> **Exercise aim**: With the exception of the pictures, transcribe the entire listing exactly.

::: Given data :::

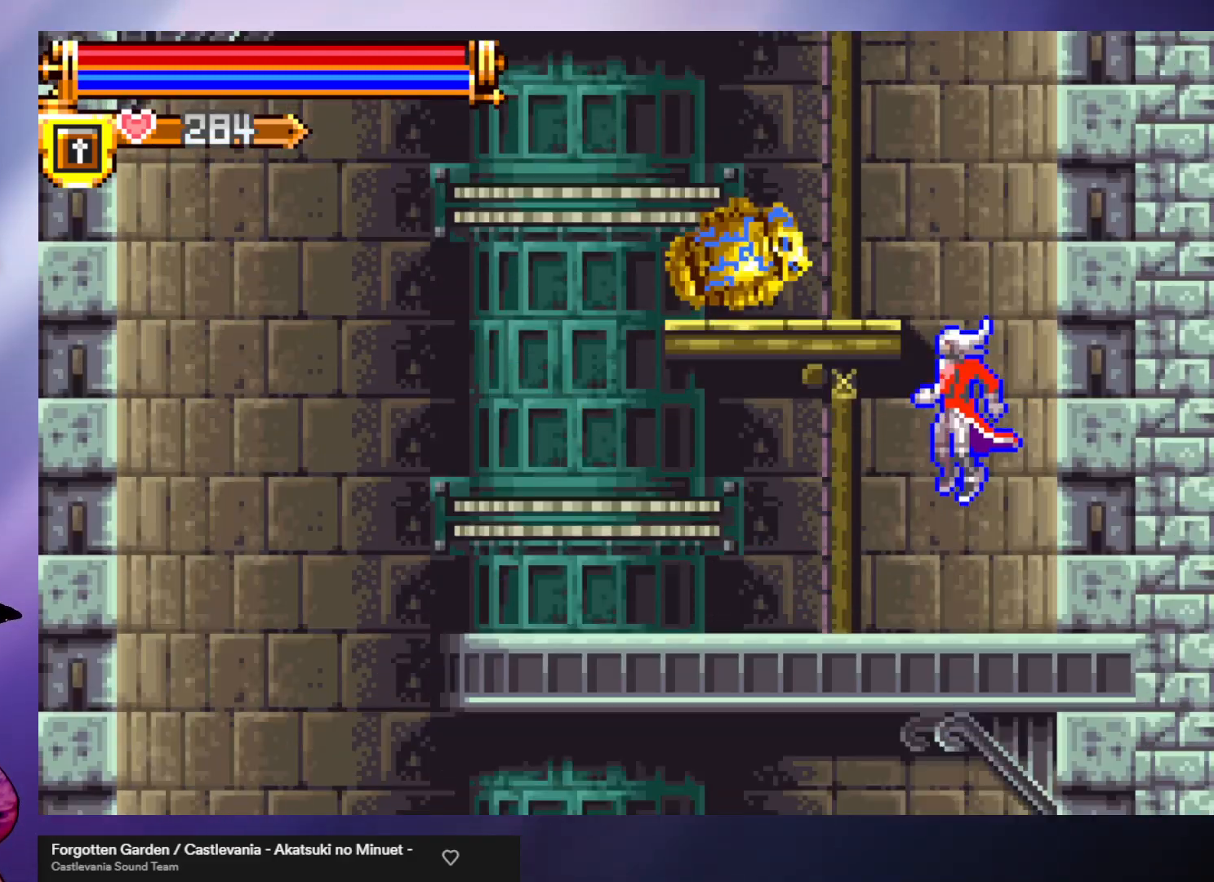
{"buttons": [], "left_stick": "left", "events": [[100, "A", "down"], [200, "A", "up"]]}
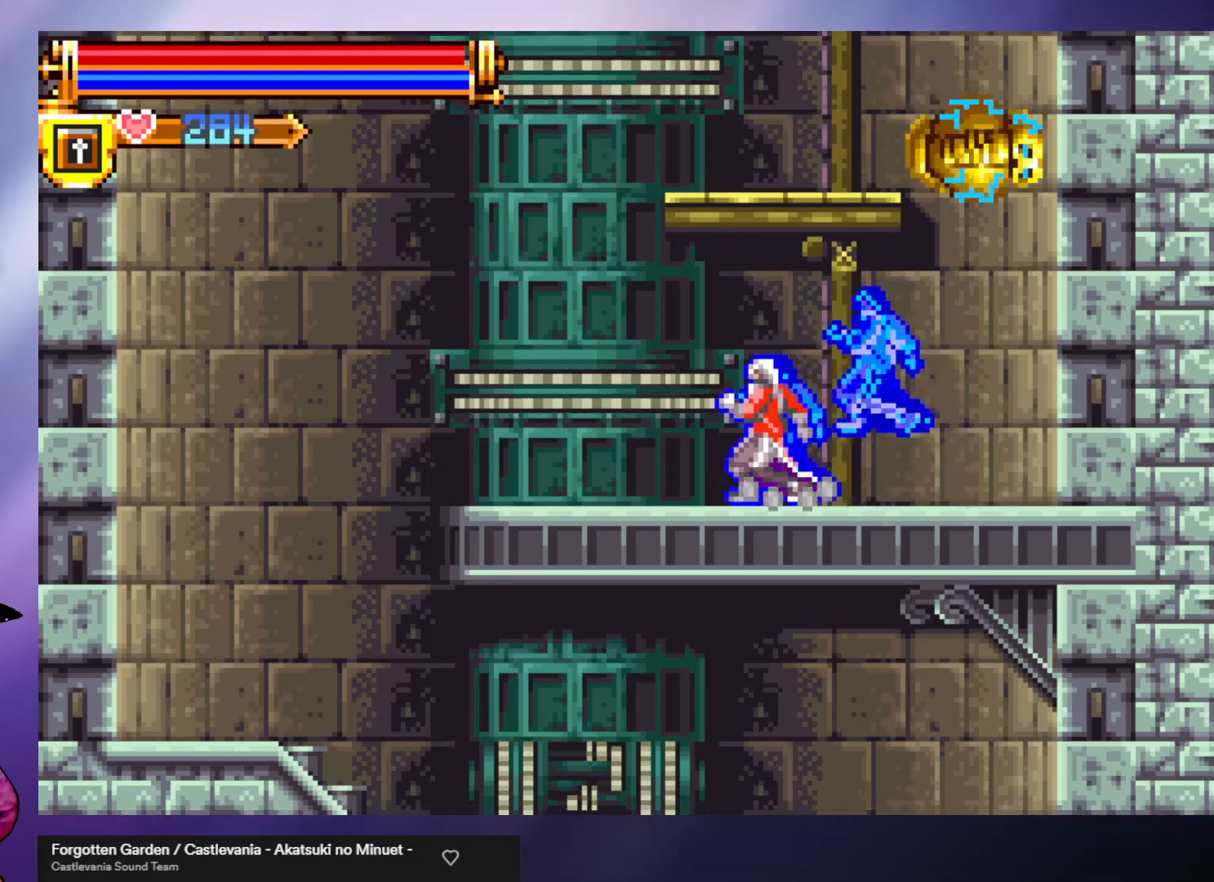
{"buttons": ["A"], "left_stick": "down", "events": [[267, "left_stick", "down"], [300, "A", "down"], [400, "A", "up"], [500, "A", "down"]]}
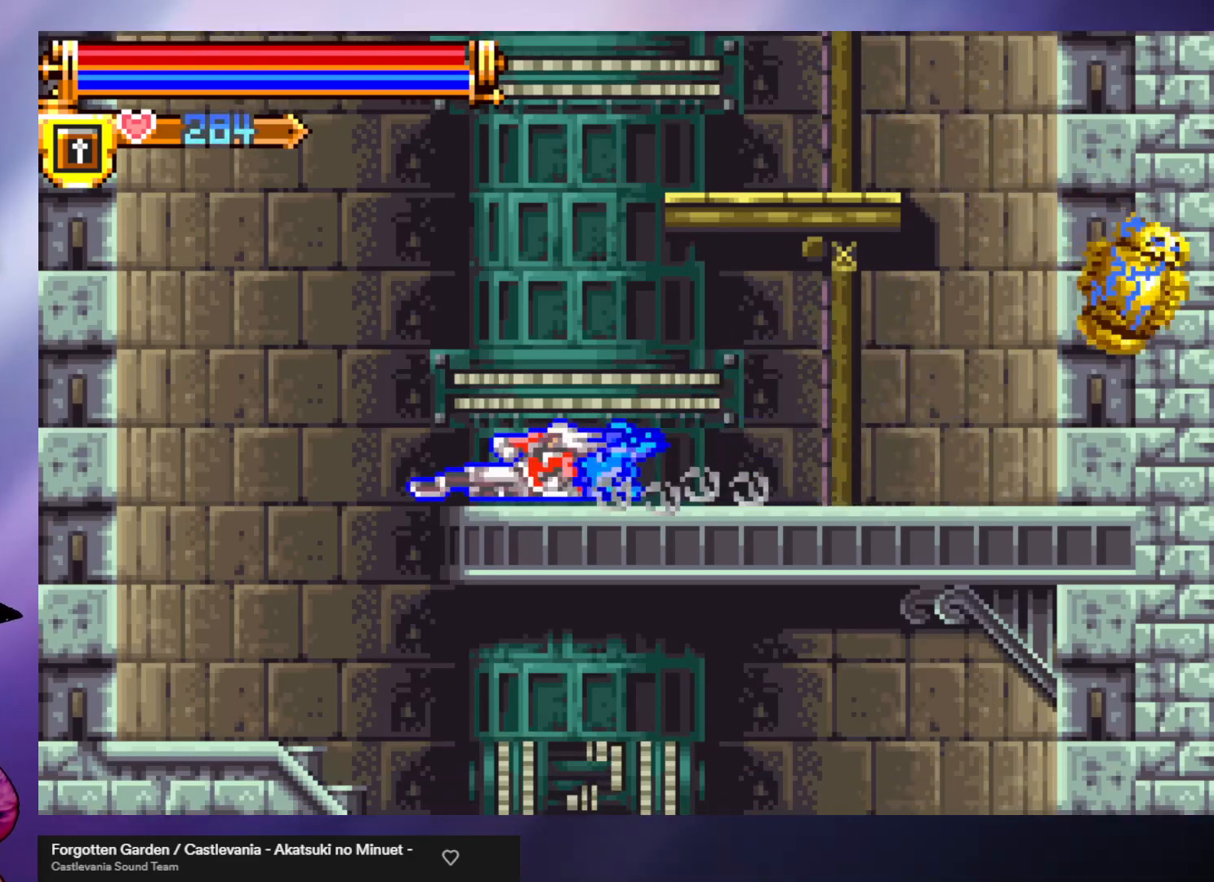
{"buttons": [], "left_stick": "left", "events": [[67, "A", "up"], [267, "left_stick", "left"]]}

:::

> **Output of the exercise**:
{"buttons": [], "left_stick": "left", "events": [[100, "A", "down"], [200, "A", "up"]]}
{"buttons": ["A"], "left_stick": "down", "events": [[267, "left_stick", "down"], [300, "A", "down"], [400, "A", "up"], [500, "A", "down"]]}
{"buttons": [], "left_stick": "left", "events": [[67, "A", "up"], [267, "left_stick", "left"]]}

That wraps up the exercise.